I am still, like many I imagine, patiently waiting for my Hogwarts letter to arrive by post (my owl must be very lost). When first reading about the magical world of Harry Potter, one of the things that really excited me was the discovery that paintings could talk.

And Move.

I mean, it doesn’t get much cooler than that, am I right?…

Think of the possibilities! You could ask the Mona Lisa whether she is in fact sad or happy? Or what Van Gogh was really thinking when he cut off his ear?

Sadly, in my muggle world, the paintings are very much silent and still.

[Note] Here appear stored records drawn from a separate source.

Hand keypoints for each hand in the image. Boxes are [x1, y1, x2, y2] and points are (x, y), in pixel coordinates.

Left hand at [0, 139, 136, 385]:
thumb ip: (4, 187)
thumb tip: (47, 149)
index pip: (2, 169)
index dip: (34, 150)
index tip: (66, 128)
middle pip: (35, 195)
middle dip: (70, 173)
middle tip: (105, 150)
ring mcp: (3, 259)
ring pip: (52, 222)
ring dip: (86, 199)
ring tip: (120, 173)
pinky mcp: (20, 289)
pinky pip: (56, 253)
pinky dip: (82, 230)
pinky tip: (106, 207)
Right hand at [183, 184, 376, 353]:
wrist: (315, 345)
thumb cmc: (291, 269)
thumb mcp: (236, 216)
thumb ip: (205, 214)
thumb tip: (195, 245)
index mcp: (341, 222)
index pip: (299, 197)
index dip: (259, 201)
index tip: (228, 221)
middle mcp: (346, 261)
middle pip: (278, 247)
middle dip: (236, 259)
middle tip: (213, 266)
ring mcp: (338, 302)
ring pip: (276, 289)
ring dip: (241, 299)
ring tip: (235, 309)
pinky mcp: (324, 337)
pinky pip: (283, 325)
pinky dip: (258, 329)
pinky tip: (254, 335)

So this post is a little homage to Art History in the wizarding world.

Introducing my brief Art History Guide: the Harry Potter edition. (I had to choose artworks that feature in both the books and the films since I have to have some visuals to work with!)

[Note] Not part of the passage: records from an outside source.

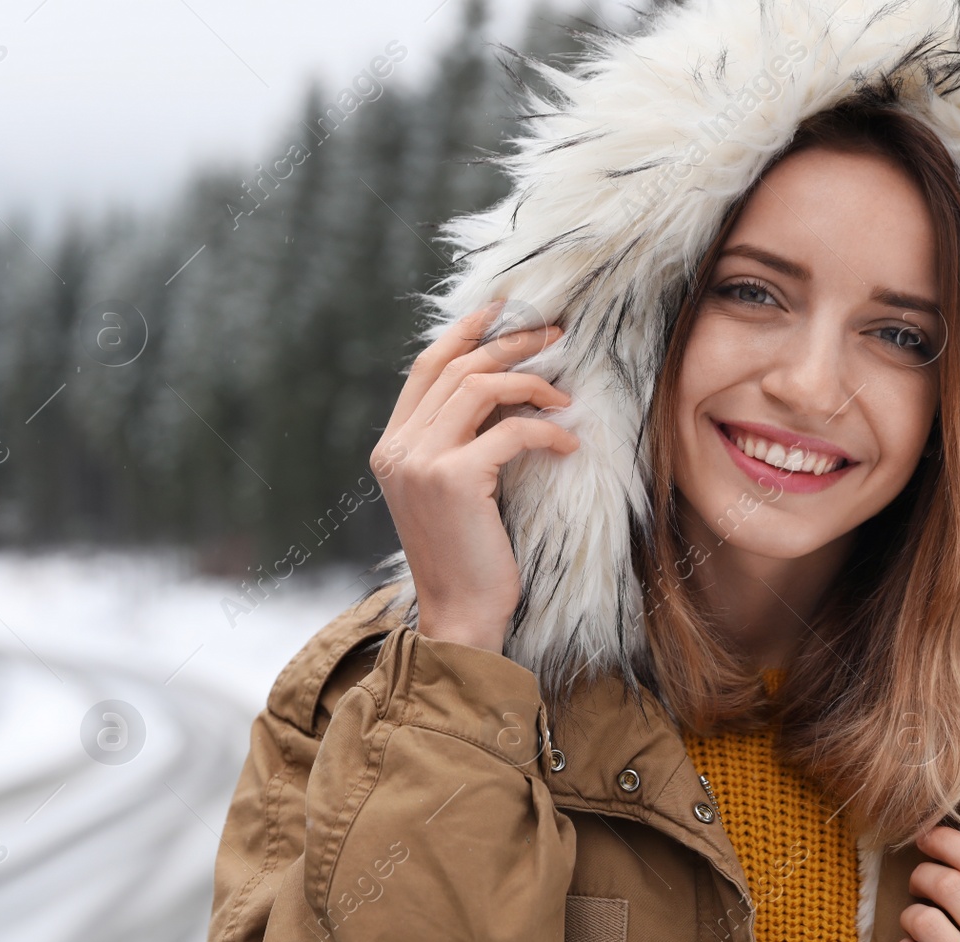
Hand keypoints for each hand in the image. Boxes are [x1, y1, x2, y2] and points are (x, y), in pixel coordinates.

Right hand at [370, 301, 573, 652]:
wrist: (460, 614)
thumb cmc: (467, 556)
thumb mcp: (451, 491)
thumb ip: (455, 442)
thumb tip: (500, 390)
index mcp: (391, 447)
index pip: (425, 368)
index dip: (464, 332)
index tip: (503, 309)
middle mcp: (398, 448)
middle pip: (455, 367)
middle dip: (509, 343)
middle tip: (554, 335)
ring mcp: (421, 462)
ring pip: (479, 387)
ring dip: (531, 381)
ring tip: (565, 394)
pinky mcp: (454, 479)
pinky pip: (509, 430)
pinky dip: (546, 431)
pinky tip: (568, 444)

1. The Fat Lady (both versions)fat-lady-1

Whilst she may not be that great at singing, The Fat Lady changes from her first appearance in film 1 to when she is played by the wonderful Dawn French.

The first portrait shows a woman whose dress and hairstyle would date the painting roughly to the late 1600s/early 1700s. She stands in an exterior setting with a classical vase behind her which was a popular setting at the time, often to display the sitter’s wealth, lands and knowledge of Antiquity/Classicism. French artist Piere Mignard, for example, did a similar painting in 1680.fatlady2

Cue Dawn French. The Fat Lady is now dressed in suitable goddess attire with a flowing white dress that harks back to the Roman or Grecian period. This links to the temple on the hill in the background. Her appearance is very similar to images of Bacchus – the God of Wine, especially with that head garland full of rich fruit, mainly grapes.

This type of portrait could be dated more to the 1700s when they loved depictions of the classical myths and gods within an idyllic classically inspired landscape, often known as Arcadia. Joshua Reynolds did a portrait of one of his sitters as a nymph cradling a young Bacchus which, whilst it may look different to The Fat Lady, is similar in subject.

 

2. Magic is Might Statue, Ministry of Magic

magic_is_might
Magic is Might

This striking artwork bares a close resemblance to the Russian sculpture The Worker and Kolkhoz Woman, now in Moscow. This sculpture was made by Vera Mukhina for the Soviet Pavillion of the International Exhibition, held in Paris in 1937. It is, as you can imagine, a particularly political sculpture.

At the top, instead of two wand wielding figures, there is a worker and a Kolkhoz woman (i.e.a farmer) who raise a hammer and a sickle above their heads – two symbols of the Soviet Union.

The Russian sculpture is an example of the social realist style from the first half of the 20th century with a healthy mix of Art Deco in the geometric pedestal.

3. The Black Family Tree Tapestry

This wonderful tapestry lists all the members of the Black family tree and crops up in the fifth book, the Order of the Phoenix.

Now, if you have read my previous post that discussed a tapestry in the V&A, you will know that they were incredibly expensive items to have in your house (for muggles). I don’t know how the wizarding world went about making them but I would hazard a guess that it wouldn’t be just any family that would have had something like this.

According to J.K. Rowling herself, the tapestry dates from around the Middle Ages. Sure enough, there are manuscript illuminations of the Tree of Jesse from that time that are similar to this magical wall hanging.

Text in Latin at the top and bottom is a common feature in tapestries and often explains the scene depicted or may include mottos usually associated with the patron. This detail is included in the Black’s tapestry too.

tapestry-black-family-tree
The Black Family Tree Tapestry

So there we have it – a humble guide to some of the Art in the World of Harry Potter based on my muggle experience.